Ford Motor Company (NYSE: F), while suffering through the largest auto industry malaise in generations, won't be closing legions of dealerships like General Motors Corporation (NYSE: GM) or Chrysler. In fact, Ford indicated that it will benefit from the closure of 2,000 auto showrooms from its domestic competitors -- one that has already filed for bankruptcy and another that is expected to shortly.Will Ford really be able to not close dealerships? It will continue its dealer consolidation plan, of course, but they are not nearly as large as GM or Chrysler's planned cuts. There are 3,700 Ford dealers in the U.S. -- can the country support that many? Ford's sales aren't sailing high, either -- so what if Ford's plan to use the bankruptcies from the competition and push more auto customers to the Ford family of brands fails?

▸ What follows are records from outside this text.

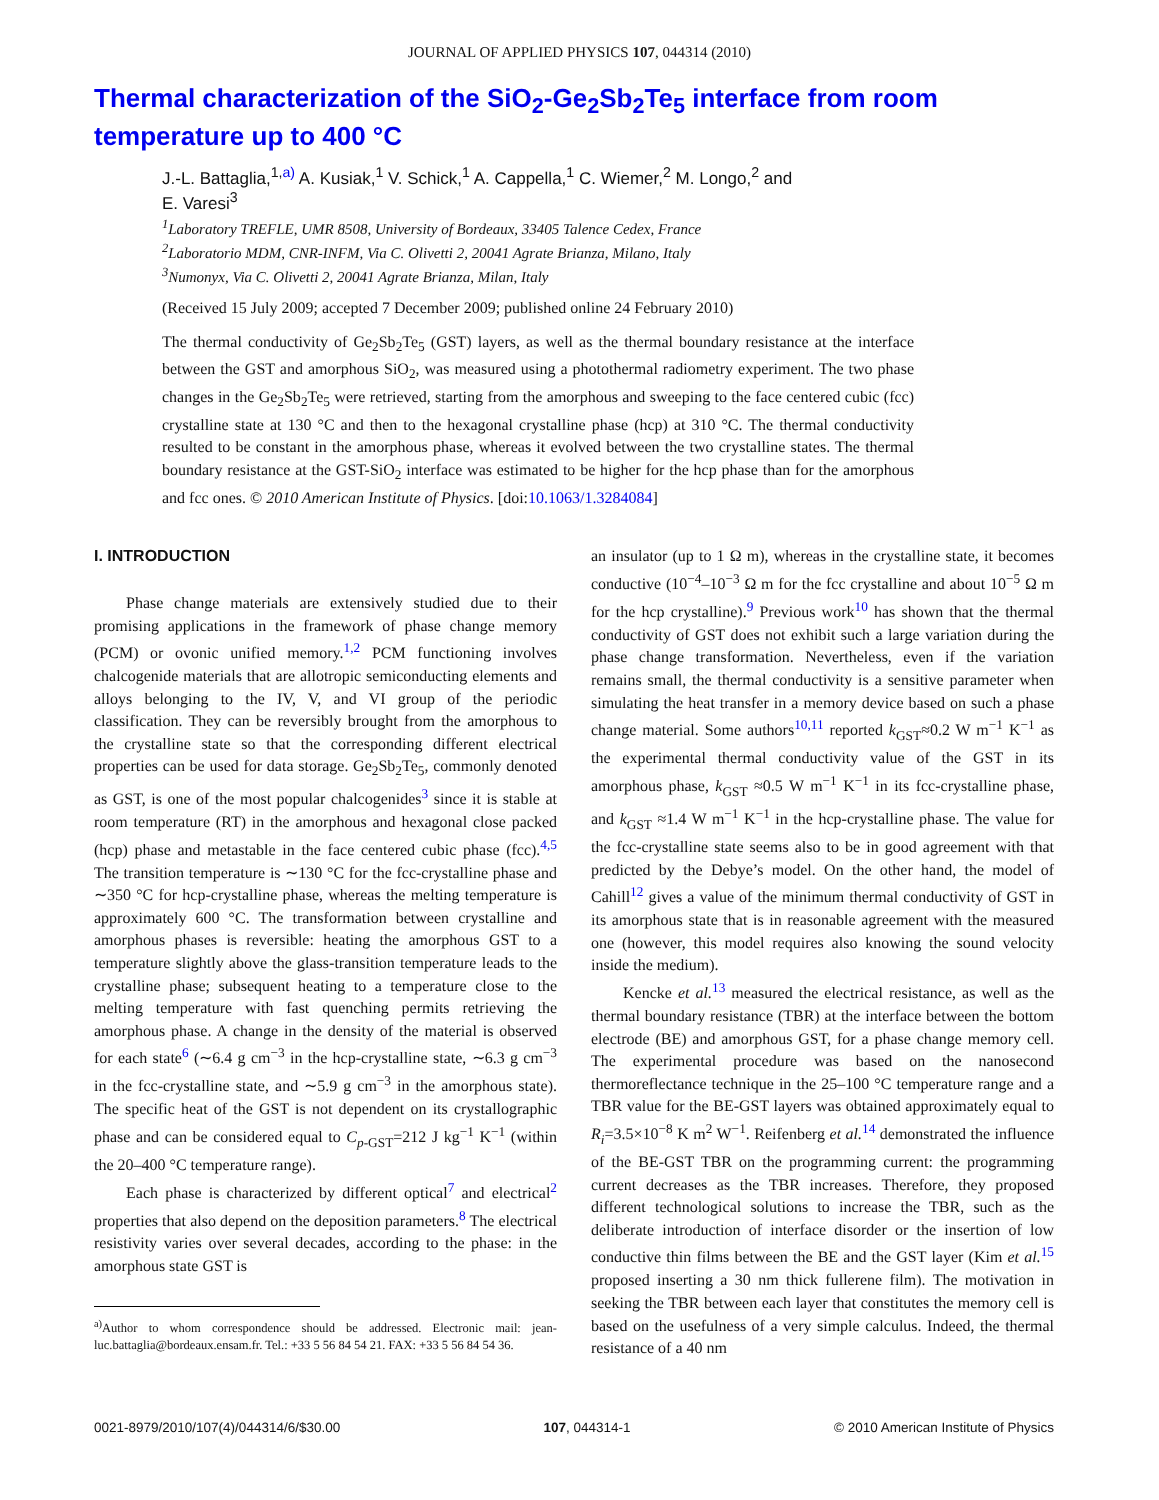JOURNAL OF APPLIED PHYSICS 107, 044314 (2010)
Thermal characterization of the SiO<sub>2</sub>-Ge<sub>2</sub>Sb<sub>2</sub>Te<sub>5</sub> interface from room temperature up to 400 °C
J.-L. Battaglia,<sup>1,a)</sup> A. Kusiak,<sup>1</sup> V. Schick,<sup>1</sup> A. Cappella,<sup>1</sup> C. Wiemer,<sup>2</sup> M. Longo,<sup>2</sup> and
E. Varesi<sup>3</sup>
<sup>1</sup> Laboratory TREFLE, UMR 8508, University of Bordeaux, 33405 Talence Cedex, France
<sup>2</sup> Laboratorio MDM, CNR-INFM, Via C. Olivetti 2, 20041 Agrate Brianza, Milano, Italy
<sup>3</sup> Numonyx, Via C. Olivetti 2, 20041 Agrate Brianza, Milan, Italy
(Received 15 July 2009; accepted 7 December 2009; published online 24 February 2010)
The thermal conductivity of Ge<sub>2</sub>Sb<sub>2</sub>Te<sub>5</sub> (GST) layers, as well as the thermal boundary resistance at the interface between the GST and amorphous SiO<sub>2</sub>, was measured using a photothermal radiometry experiment. The two phase changes in the Ge<sub>2</sub>Sb<sub>2</sub>Te<sub>5</sub> were retrieved, starting from the amorphous and sweeping to the face centered cubic (fcc) crystalline state at 130 °C and then to the hexagonal crystalline phase (hcp) at 310 °C. The thermal conductivity resulted to be constant in the amorphous phase, whereas it evolved between the two crystalline states. The thermal boundary resistance at the GST-SiO<sub>2</sub> interface was estimated to be higher for the hcp phase than for the amorphous and fcc ones. © 2010 American Institute of Physics. [doi:10.1063/1.3284084]
I. INTRODUCTION
Phase change materials are extensively studied due to their promising applications in the framework of phase change memory (PCM) or ovonic unified memory.<sup>1,2</sup> PCM functioning involves chalcogenide materials that are allotropic semiconducting elements and alloys belonging to the IV, V, and VI group of the periodic classification. They can be reversibly brought from the amorphous to the crystalline state so that the corresponding different electrical properties can be used for data storage. Ge<sub>2</sub>Sb<sub>2</sub>Te<sub>5</sub>, commonly denoted as GST, is one of the most popular chalcogenides<sup>3</sup> since it is stable at room temperature (RT) in the amorphous and hexagonal close packed (hcp) phase and metastable in the face centered cubic phase (fcc).<sup>4,5</sup> The transition temperature is ∼130 °C for the fcc-crystalline phase and ∼350 °C for hcp-crystalline phase, whereas the melting temperature is approximately 600 °C. The transformation between crystalline and amorphous phases is reversible: heating the amorphous GST to a temperature slightly above the glass-transition temperature leads to the crystalline phase; subsequent heating to a temperature close to the melting temperature with fast quenching permits retrieving the amorphous phase. A change in the density of the material is observed for each state<sup>6</sup> (∼6.4 g cm<sup>−3</sup> in the hcp-crystalline state, ∼6.3 g cm<sup>−3</sup> in the fcc-crystalline state, and ∼5.9 g cm<sup>−3</sup> in the amorphous state). The specific heat of the GST is not dependent on its crystallographic phase and can be considered equal to C<sub>p-GST</sub>=212 J kg<sup>−1</sup> K<sup>−1</sup> (within the 20–400 °C temperature range).
Each phase is characterized by different optical<sup>7</sup> and electrical<sup>2</sup> properties that also depend on the deposition parameters.<sup>8</sup> The electrical resistivity varies over several decades, according to the phase: in the amorphous state GST is
<sup>a)</sup> Author to whom correspondence should be addressed. Electronic mail: jean-luc.battaglia@bordeaux.ensam.fr. Tel.: +33 5 56 84 54 21. FAX: +33 5 56 84 54 36.
an insulator (up to 1 Ω m), whereas in the crystalline state, it becomes conductive (10<sup>−4</sup>–10<sup>−3</sup> Ω m for the fcc crystalline and about 10<sup>−5</sup> Ω m for the hcp crystalline).<sup>9</sup> Previous work<sup>10</sup> has shown that the thermal conductivity of GST does not exhibit such a large variation during the phase change transformation. Nevertheless, even if the variation remains small, the thermal conductivity is a sensitive parameter when simulating the heat transfer in a memory device based on such a phase change material. Some authors<sup>10,11</sup> reported k<sub>GST</sub>≈0.2 W m<sup>−1</sup> K<sup>−1</sup> as the experimental thermal conductivity value of the GST in its amorphous phase, k<sub>GST</sub> ≈0.5 W m<sup>−1</sup> K<sup>−1</sup> in its fcc-crystalline phase, and k<sub>GST</sub> ≈1.4 W m<sup>−1</sup> K<sup>−1</sup> in the hcp-crystalline phase. The value for the fcc-crystalline state seems also to be in good agreement with that predicted by the Debye’s model. On the other hand, the model of Cahill<sup>12</sup> gives a value of the minimum thermal conductivity of GST in its amorphous state that is in reasonable agreement with the measured one (however, this model requires also knowing the sound velocity inside the medium).
Kencke et al.<sup>13</sup> measured the electrical resistance, as well as the thermal boundary resistance (TBR) at the interface between the bottom electrode (BE) and amorphous GST, for a phase change memory cell. The experimental procedure was based on the nanosecond thermoreflectance technique in the 25–100 °C temperature range and a TBR value for the BE-GST layers was obtained approximately equal to R<sub>i</sub>=3.5×10<sup>−8</sup> K m<sup>2</sup> W<sup>−1</sup>. Reifenberg et al.<sup>14</sup> demonstrated the influence of the BE-GST TBR on the programming current: the programming current decreases as the TBR increases. Therefore, they proposed different technological solutions to increase the TBR, such as the deliberate introduction of interface disorder or the insertion of low conductive thin films between the BE and the GST layer (Kim et al.<sup>15</sup> proposed inserting a 30 nm thick fullerene film). The motivation in seeking the TBR between each layer that constitutes the memory cell is based on the usefulness of a very simple calculus. Indeed, the thermal resistance of a 40 nm
0021-8979/2010/107(4)/044314/6/$30.00 107, 044314-1 © 2010 American Institute of Physics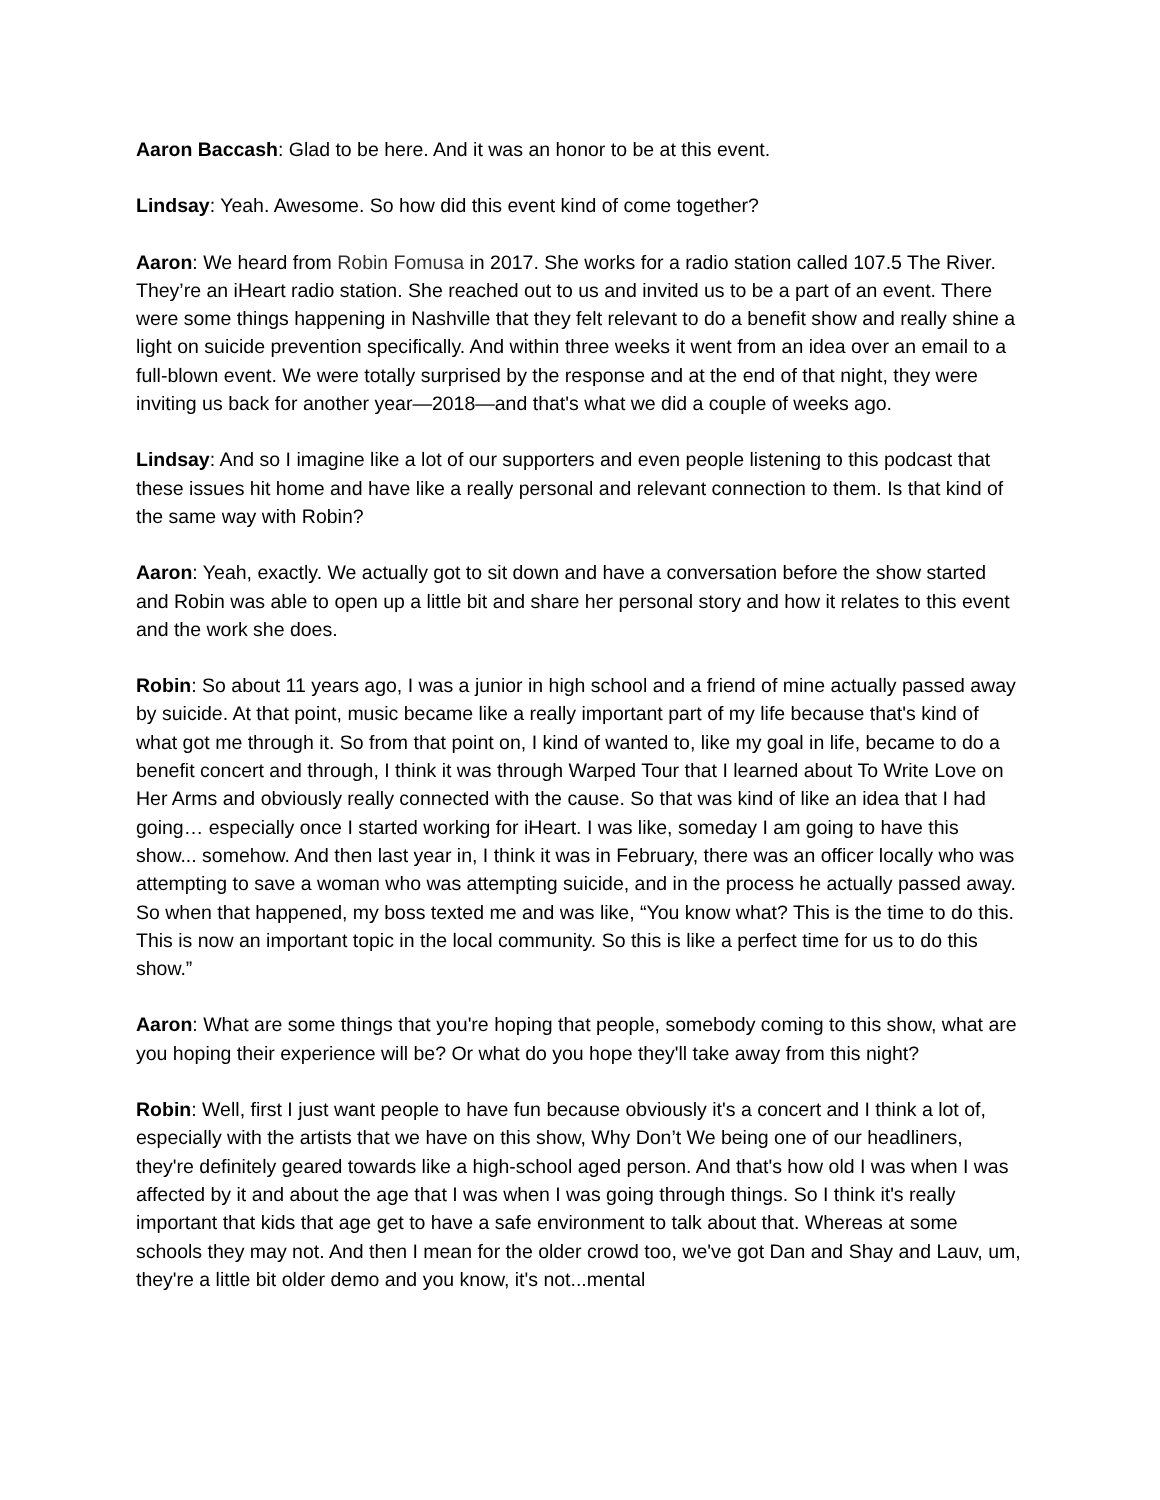Aaron Baccash: Glad to be here. And it was an honor to be at this event.
Lindsay: Yeah. Awesome. So how did this event kind of come together?
Aaron: We heard from Robin Fomusa in 2017. She works for a radio station called 107.5 The River. They’re an iHeart radio station. She reached out to us and invited us to be a part of an event. There were some things happening in Nashville that they felt relevant to do a benefit show and really shine a light on suicide prevention specifically. And within three weeks it went from an idea over an email to a full-blown event. We were totally surprised by the response and at the end of that night, they were inviting us back for another year—2018—and that's what we did a couple of weeks ago.
Lindsay: And so I imagine like a lot of our supporters and even people listening to this podcast that these issues hit home and have like a really personal and relevant connection to them. Is that kind of the same way with Robin?
Aaron: Yeah, exactly. We actually got to sit down and have a conversation before the show started and Robin was able to open up a little bit and share her personal story and how it relates to this event and the work she does.
Robin: So about 11 years ago, I was a junior in high school and a friend of mine actually passed away by suicide. At that point, music became like a really important part of my life because that's kind of what got me through it. So from that point on, I kind of wanted to, like my goal in life, became to do a benefit concert and through, I think it was through Warped Tour that I learned about To Write Love on Her Arms and obviously really connected with the cause. So that was kind of like an idea that I had going… especially once I started working for iHeart. I was like, someday I am going to have this show... somehow. And then last year in, I think it was in February, there was an officer locally who was attempting to save a woman who was attempting suicide, and in the process he actually passed away. So when that happened, my boss texted me and was like, “You know what? This is the time to do this. This is now an important topic in the local community. So this is like a perfect time for us to do this show.”
Aaron: What are some things that you're hoping that people, somebody coming to this show, what are you hoping their experience will be? Or what do you hope they'll take away from this night?
Robin: Well, first I just want people to have fun because obviously it's a concert and I think a lot of, especially with the artists that we have on this show, Why Don’t We being one of our headliners, they're definitely geared towards like a high-school aged person. And that's how old I was when I was affected by it and about the age that I was when I was going through things. So I think it's really important that kids that age get to have a safe environment to talk about that. Whereas at some schools they may not. And then I mean for the older crowd too, we've got Dan and Shay and Lauv, um, they're a little bit older demo and you know, it's not...mental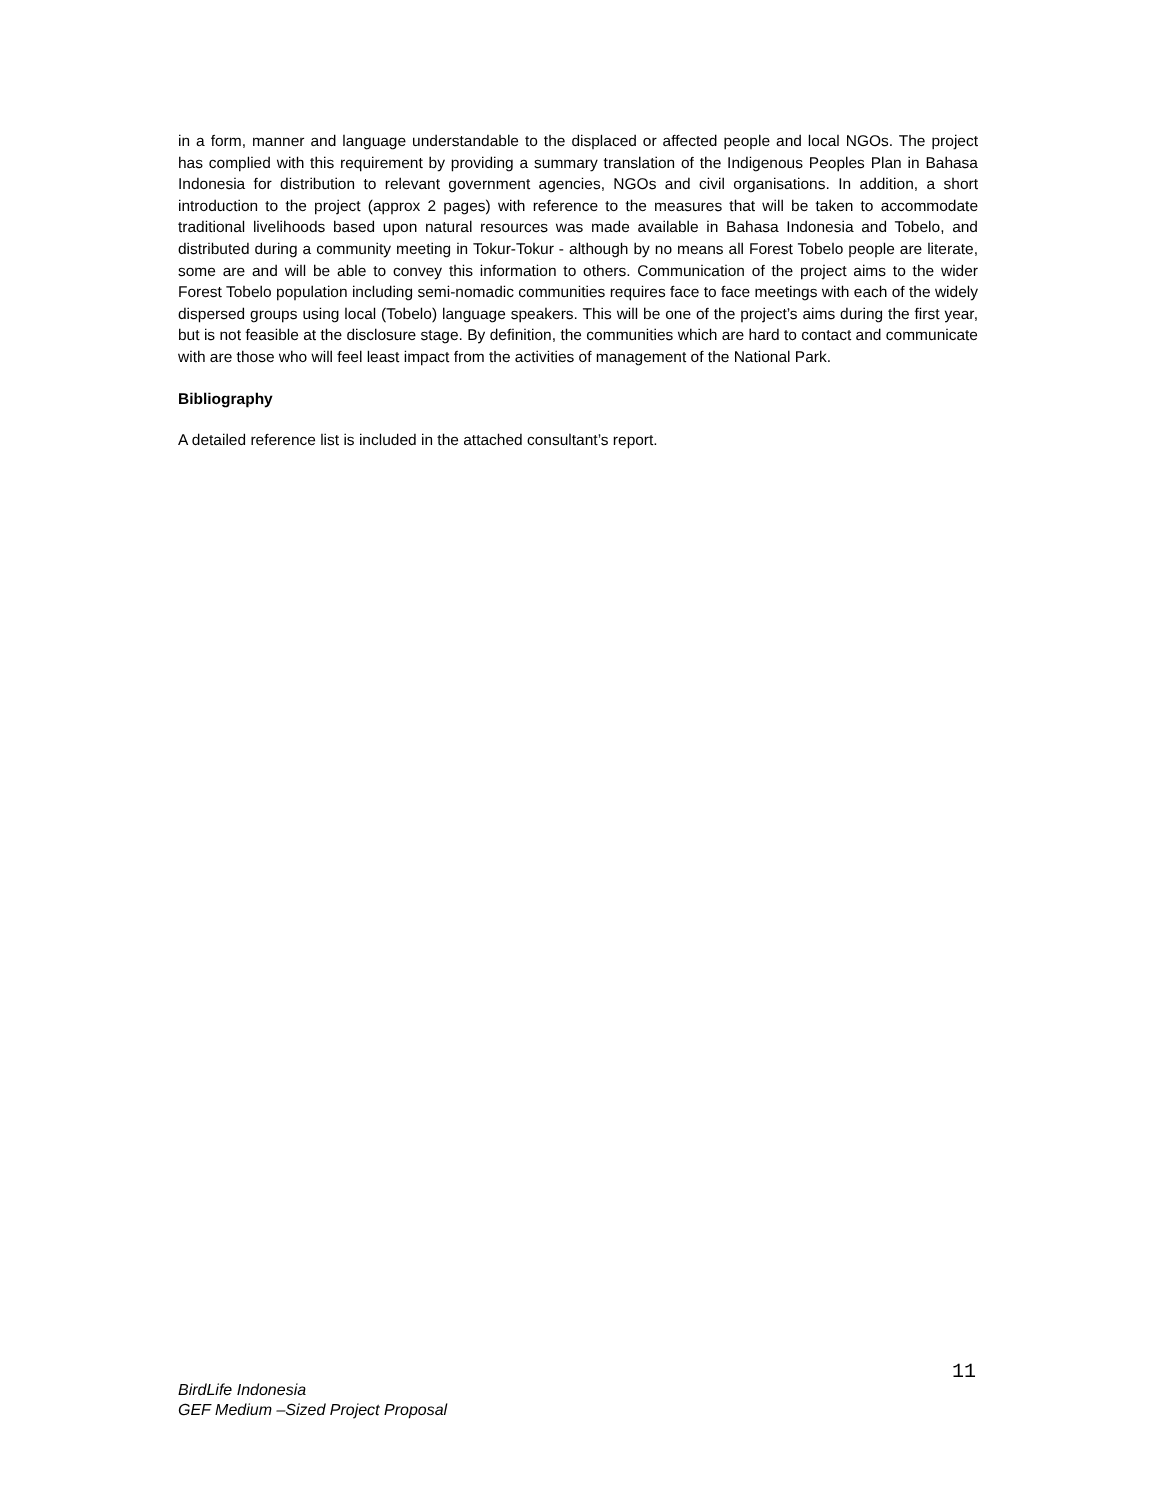in a form, manner and language understandable to the displaced or affected people and local NGOs. The project has complied with this requirement by providing a summary translation of the Indigenous Peoples Plan in Bahasa Indonesia for distribution to relevant government agencies, NGOs and civil organisations. In addition, a short introduction to the project (approx 2 pages) with reference to the measures that will be taken to accommodate traditional livelihoods based upon natural resources was made available in Bahasa Indonesia and Tobelo, and distributed during a community meeting in Tokur-Tokur - although by no means all Forest Tobelo people are literate, some are and will be able to convey this information to others. Communication of the project aims to the wider Forest Tobelo population including semi-nomadic communities requires face to face meetings with each of the widely dispersed groups using local (Tobelo) language speakers. This will be one of the project’s aims during the first year, but is not feasible at the disclosure stage. By definition, the communities which are hard to contact and communicate with are those who will feel least impact from the activities of management of the National Park.
Bibliography
A detailed reference list is included in the attached consultant’s report.
11
BirdLife Indonesia
GEF Medium –Sized Project Proposal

That is Ford's poker hand being played here. It stands to gain from both an existing Chrysler bankruptcy and a pending GM one -- but that doesn't mean Americans will buy more cars. Until the economy bubbles back from the millions of job losses over the last 18 months (not entirely likely), auto sales will need to be adjusted for growth numbers moving forward. The good news for Ford is that it will take more and more of that reduced growth moving into the future.











Reader Comments (Page 1 of 1)
5-27-2009 @ 5:00PM
billdollar said...
Three years ago people said Ford Motor Company was a dead duck headed for the rubbish pile. Getting the right guy to steer the ship was what saved them. He sold off all their fixed assets and had the cash to weather this down turn. Going outside the auto industry to get the right guy as the new CEO was pure genius on Bill Ford's part!